How this shows up in the web UI

The React components under web/src/components/ are wired to these service modules via the HTTP API. A few relevant ones for monitoring:

  • Dashboard/SystemStatus.tsx, SystemStatusPanel.tsx, SystemStatusSubtab.tsx
  • Dashboard/MonitoringLogsPanel.tsx, Dashboard/MonitoringSubtab.tsx
  • Analytics/Tracing.tsx, Analytics/Usage.tsx, Analytics/Performance.tsx
  • Evaluation/TraceViewer.tsx, Evaluation/HistoryViewer.tsx

They don't talk to Prometheus or Loki directly. Instead, they:

  • Call AGRO's HTTP endpoints (documented in api/endpoints.md)
  • Render whatever the service layer returns
  • Let you drill into traces, index stats, and evaluation runs without needing to know where files live on disk

Running with and without the full monitoring stack

You can run AGRO in a few different modes:

  1. Just AGRO, no external monitoring

  2. Only AGRO's own HTTP APIs and file-based traces are used

  3. Useful for local experiments or CI jobs

  4. AGRO + Prometheus + Grafana

  5. Prometheus scrapes AGRO's /metrics endpoint and any sidecars

  6. Grafana dashboards read from Prometheus
  7. Loki can tail logs from docker-compose or your own logging setup

  8. AGRO + external observability (your own stack)

  9. You can ignore the bundled compose file and point your own Prometheus / Grafana / Loki at AGRO's endpoints and log files

The important part is that AGRO itself doesn't care which of these you choose.

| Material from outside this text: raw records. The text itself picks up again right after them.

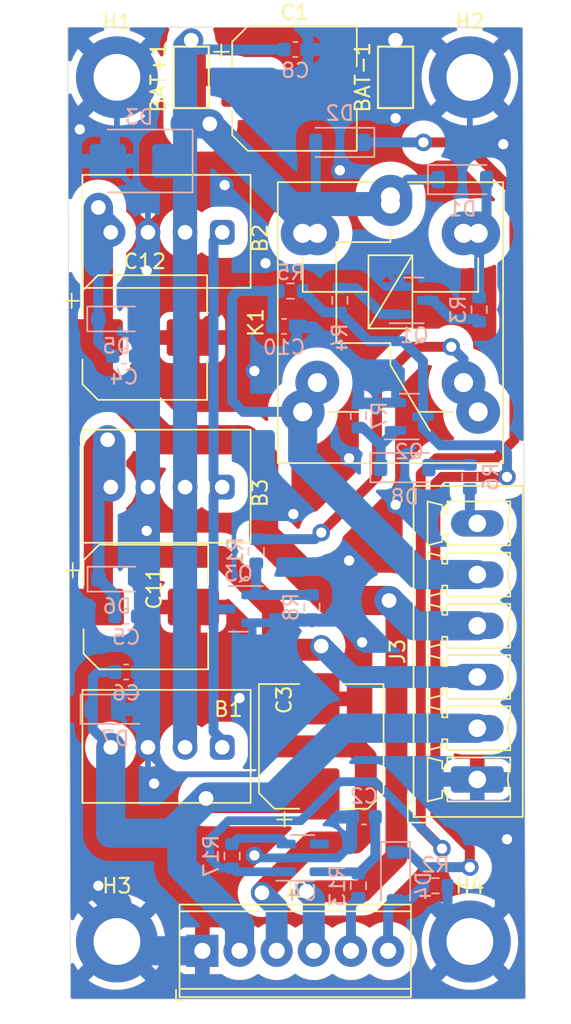
<source format=kicad_pcb>
(kicad_pcb
	(version 20241229)
	(generator "pcbnew")
	(generator_version "9.0")
	(general
		(thickness 1.6)
		(legacy_teardrops no)
	)
	(paper "A4")
	(layers
		(0 "F.Cu" signal)
		(2 "B.Cu" signal)
		(9 "F.Adhes" user "F.Adhesive")
		(11 "B.Adhes" user "B.Adhesive")
		(13 "F.Paste" user)
		(15 "B.Paste" user)
		(5 "F.SilkS" user "F.Silkscreen")
		(7 "B.SilkS" user "B.Silkscreen")
		(1 "F.Mask" user)
		(3 "B.Mask" user)
		(17 "Dwgs.User" user "User.Drawings")
		(19 "Cmts.User" user "User.Comments")
		(21 "Eco1.User" user "User.Eco1")
		(23 "Eco2.User" user "User.Eco2")
		(25 "Edge.Cuts" user)
		(27 "Margin" user)
		(31 "F.CrtYd" user "F.Courtyard")
		(29 "B.CrtYd" user "B.Courtyard")
		(35 "F.Fab" user)
		(33 "B.Fab" user)
		(39 "User.1" user)
		(41 "User.2" user)
		(43 "User.3" user)
		(45 "User.4" user)
		(47 "User.5" user)
		(49 "User.6" user)
		(51 "User.7" user)
		(53 "User.8" user)
		(55 "User.9" user)
	)
	(setup
		(stackup
			(layer "F.SilkS"
				(type "Top Silk Screen")
			)
			(layer "F.Paste"
				(type "Top Solder Paste")
			)
			(layer "F.Mask"
				(type "Top Solder Mask")
				(thickness 0.01)
			)
			(layer "F.Cu"
				(type "copper")
				(thickness 0.035)
			)
			(layer "dielectric 1"
				(type "core")
				(thickness 1.51)
				(material "FR4")
				(epsilon_r 4.5)
				(loss_tangent 0.02)
			)
			(layer "B.Cu"
				(type "copper")
				(thickness 0.035)
			)
			(layer "B.Mask"
				(type "Bottom Solder Mask")
				(thickness 0.01)
			)
			(layer "B.Paste"
				(type "Bottom Solder Paste")
			)
			(layer "B.SilkS"
				(type "Bottom Silk Screen")
			)
			(copper_finish "None")
			(dielectric_constraints no)
		)
		(pad_to_mask_clearance 0)
		(allow_soldermask_bridges_in_footprints no)
		(tenting front back)
		(pcbplotparams
			(layerselection 0x00000000_00000000_55555555_57555555)
			(plot_on_all_layers_selection 0x00000000_00000000_00000000_00000000)
			(disableapertmacros no)
			(usegerberextensions no)
			(usegerberattributes yes)
			(usegerberadvancedattributes yes)
			(creategerberjobfile yes)
			(dashed_line_dash_ratio 12.000000)
			(dashed_line_gap_ratio 3.000000)
			(svgprecision 4)
			(plotframeref no)
			(mode 1)
			(useauxorigin no)
			(hpglpennumber 1)
			(hpglpenspeed 20)
			(hpglpendiameter 15.000000)
			(pdf_front_fp_property_popups yes)
			(pdf_back_fp_property_popups yes)
			(pdf_metadata yes)
			(pdf_single_document no)
			(dxfpolygonmode yes)
			(dxfimperialunits yes)
			(dxfusepcbnewfont yes)
			(psnegative no)
			(psa4output no)
			(plot_black_and_white yes)
			(sketchpadsonfab no)
			(plotpadnumbers no)
			(hidednponfab no)
			(sketchdnponfab yes)
			(crossoutdnponfab yes)
			(subtractmaskfromsilk no)
			(outputformat 1)
			(mirror no)
			(drillshape 0)
			(scaleselection 1)
			(outputdirectory "gerbery/")
		)
	)
	(net 0 "")
	(net 1 "/14V4")
	(net 2 "GNDD")
	(net 3 "+3V3")
	(net 4 "+9V")
	(net 5 "+5V")
	(net 6 "+12V")
	(net 7 "Net-(D1-A)")
	(net 8 "Net-(D2-K)")
	(net 9 "Net-(D4-K)")
	(net 10 "/ON_OFF_button_OUT")
	(net 11 "/ON_OFF_button_IN")
	(net 12 "/~{MCU_PS_SUSTAIN}")
	(net 13 "/HW-613_~{EN}")
	(net 14 "Net-(Q1-B)")
	(net 15 "Net-(Q1-C)")
	(net 16 "Net-(D8-K)")
	(net 17 "Net-(U4-VOUT)")
	(net 18 "Net-(U4-EN)")
	(net 19 "unconnected-(U4-NC-Pad4)")
	(net 20 "Net-(D8-A)")
	(net 21 "/DC-DC_EN")
	(net 22 "Net-(Q3-B)")
	(footprint "TestPoint:TestPoint_Keystone_5019_Minature" (layer "F.Cu") (at 92.71 31.75 90))
	(footprint "breakot_SileliS:DC-DC_24V_Stepdown_brekout_vertical" (layer "F.Cu") (at 96.52 75.8325 -90))
	(footprint "Connector_Phoenix_MC:PhoenixContact_MCV_1,5_6-G-3.5_1x06_P3.50mm_Vertical" (layer "F.Cu") (at 112.268 79.73 90))
	(footprint "Capacitor_SMD:CP_Elec_8x10" (layer "F.Cu") (at 99.77 32.512))
	(footprint "MountingHole:MountingHole_3.2mm_M3_DIN965_Pad" (layer "F.Cu") (at 111.76 90.805))
	(footprint "Capacitor_SMD:CP_Elec_8x10" (layer "F.Cu") (at 89.535 49.53))
	(footprint "breakot_SileliS:DC-DC_24V_Stepdown_brekout_vertical" (layer "F.Cu") (at 96.52 40.64 -90))
	(footprint "breakot_SileliS:DC-DC_24V_Stepdown_brekout_vertical" (layer "F.Cu") (at 96.52 58.0525 -90))
	(footprint "MountingHole:MountingHole_3.2mm_M3_DIN965_Pad" (layer "F.Cu") (at 111.76 31.75))
	(footprint "breakot_SileliS:SileliSRelay_SPDT_Finder_36.11" (layer "F.Cu") (at 106.33 40.41 -90))
	(footprint "TerminalBlock_Phoenix:TerminalBlock_Phoenix_MPT-0,5-6-2.54_1x06_P2.54mm_Horizontal" (layer "F.Cu") (at 93.472 91.44))
	(footprint "TestPoint:TestPoint_Keystone_5019_Minature" (layer "F.Cu") (at 106.68 31.75 90))
	(footprint "MountingHole:MountingHole_3.2mm_M3_DIN965_Pad" (layer "F.Cu") (at 87.63 90.805))
	(footprint "Capacitor_SMD:CP_Elec_8x10" (layer "F.Cu") (at 89.61 67.945))
	(footprint "Capacitor_SMD:CP_Elec_8x10" (layer "F.Cu") (at 101.6 77.47 90))
	(footprint "MountingHole:MountingHole_3.2mm_M3_DIN965_Pad" (layer "F.Cu") (at 87.63 31.75))
	(footprint "Capacitor_SMD:C_0603_1608Metric" (layer "B.Cu") (at 99.835 29.845))
	(footprint "Resistor_SMD:R_0603_1608Metric" (layer "B.Cu") (at 102.87 46.99 90))
	(footprint "Diode_SMD:D_SOD-323_HandSoldering" (layer "B.Cu") (at 87.61 48.26))
	(footprint "Package_TO_SOT_SMD:SOT-23" (layer "B.Cu") (at 107.6175 54.93))
	(footprint "Capacitor_SMD:C_0603_1608Metric" (layer "B.Cu") (at 88.265 68.58))
	(footprint "Resistor_SMD:R_0603_1608Metric" (layer "B.Cu") (at 97.155 64.135 -90))
	(footprint "Diode_SMD:D_SOD-123" (layer "B.Cu") (at 107.315 58.42))
	(footprint "Resistor_SMD:R_0603_1608Metric" (layer "B.Cu") (at 104.14 54.864 90))
	(footprint "Resistor_SMD:R_0603_1608Metric" (layer "B.Cu") (at 104.14 86.995 -90))
	(footprint "Resistor_SMD:R_0603_1608Metric" (layer "B.Cu") (at 100.965 67.945 -90))
	(footprint "Capacitor_SMD:C_0603_1608Metric" (layer "B.Cu") (at 99.06 48.768))
	(footprint "Resistor_SMD:R_0603_1608Metric" (layer "B.Cu") (at 111.76 59.055 90))
	(footprint "Capacitor_SMD:C_0603_1608Metric" (layer "B.Cu") (at 104.521 82.296 180))
	(footprint "Resistor_SMD:R_0603_1608Metric" (layer "B.Cu") (at 99.505 46.355))
	(footprint "Diode_SMD:D_SMB" (layer "B.Cu") (at 89.145 37.465 180))
	(footprint "Package_TO_SOT_SMD:SOT-23" (layer "B.Cu") (at 107.95 46.99))
	(footprint "Capacitor_SMD:C_0603_1608Metric"
		(layer "B.Cu")
		(uuid "8f945915-5458-45aa-a012-159ff866fa5a")
		(at 88.125 50.8)
		(descr "Capacitor SMD 0603 (1608 Metric), square (rectangular) end terminal, IPC_7351 nominal, (Body size source: IPC-SM-782 page 76, https://www.pcb-3d.com/wordpress/wp-content/uploads/ipc-sm-782a_amendment_1_and_2.pdf), generated with kicad-footprint-generator")
		(tags "capacitor")
		(property "Reference" "C4"
			(at 0 1.43 0)
			(layer "B.SilkS")
			(uuid "8ca86ae2-968f-4f98-834e-e0e62b0bdfca")
			(effects
				(font
					(size 1 1)
					(thickness 0.15)
				)
				(justify mirror)
			)
		)
		(property "Value" "100nF"
			(at 0 -1.43 0)
			(layer "B.Fab")
			(uuid "e7296bcf-642b-4600-88d3-4a3f8fde5b73")
			(effects
				(font
					(size 1 1)
					(thickness 0.15)
				)
				(justify mirror)
			)
		)
		(property "Datasheet" ""
			(at 0 0 0)
			(layer "F.Fab")
			(hide yes)
			(uuid "0cba146f-1160-4ac7-ae43-8da2
... [298722 chars truncated]
</source>
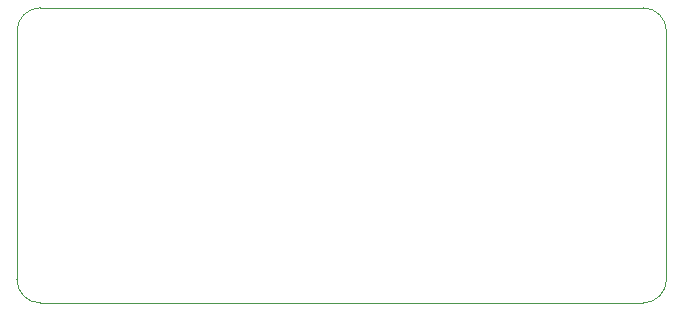
<source format=gm1>
G04*
G04 #@! TF.GenerationSoftware,Altium Limited,Altium Designer,23.10.1 (27)*
G04*
G04 Layer_Color=16711935*
%FSLAX44Y44*%
%MOMM*%
G71*
G04*
G04 #@! TF.SameCoordinates,E8663D54-F838-47F8-9E7A-4E2C6B29C732*
G04*
G04*
G04 #@! TF.FilePolarity,Positive*
G04*
G01*
G75*
%ADD11C,0.1000*%
D11*
X530000Y0D02*
G03*
X550000Y20000I0J20000D01*
G01*
X-0D02*
G03*
X20000Y0I20000J0D01*
G01*
X20000Y250000D02*
G03*
X0Y230000I0J-20000D01*
G01*
X550000D02*
G03*
X530000Y250000I-20000J0D01*
G01*
X270000D02*
X275000D01*
X20000Y0D02*
X530000D01*
X550000Y20000D02*
Y230000D01*
X0Y20000D02*
Y230000D01*
X20000Y250000D02*
X530000D01*
M02*

</source>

The service layer always exposes the same:

  • Indexing status
  • Keyword stats
  • Traces
  • RAG query telemetry

The monitoring stack just decides how much of that you want to aggregate and visualize.

Debugging monitoring issues

A few practical tips if something looks off in the UI:

Check the config registry first

  • Hit the Admin → General tab and inspect the effective values
  • Make sure REPO, OUT_DIR, and any monitoring-related keys are what

you expect

Look at the raw traces

  • Go to out/<repo>/traces/ and open the latest JSON file
  • If the UI trace viewer is blank but files exist, it's probably a frontend bug, not a backend one

Check index status from the API

  • Use curl or the CLI to hit the indexing status endpoint
  • If _INDEX_STATUS never updates, the indexer subprocess may be failing early – check logs under out/<repo>/logs/ or your Docker logs

If you run into something that isn't covered here, remember that AGRO is indexed on itself. Go to the chat tab and ask it about server/services/config_registry.py, server/services/indexing.py, or any other module – the RAG engine will happily walk you through the code.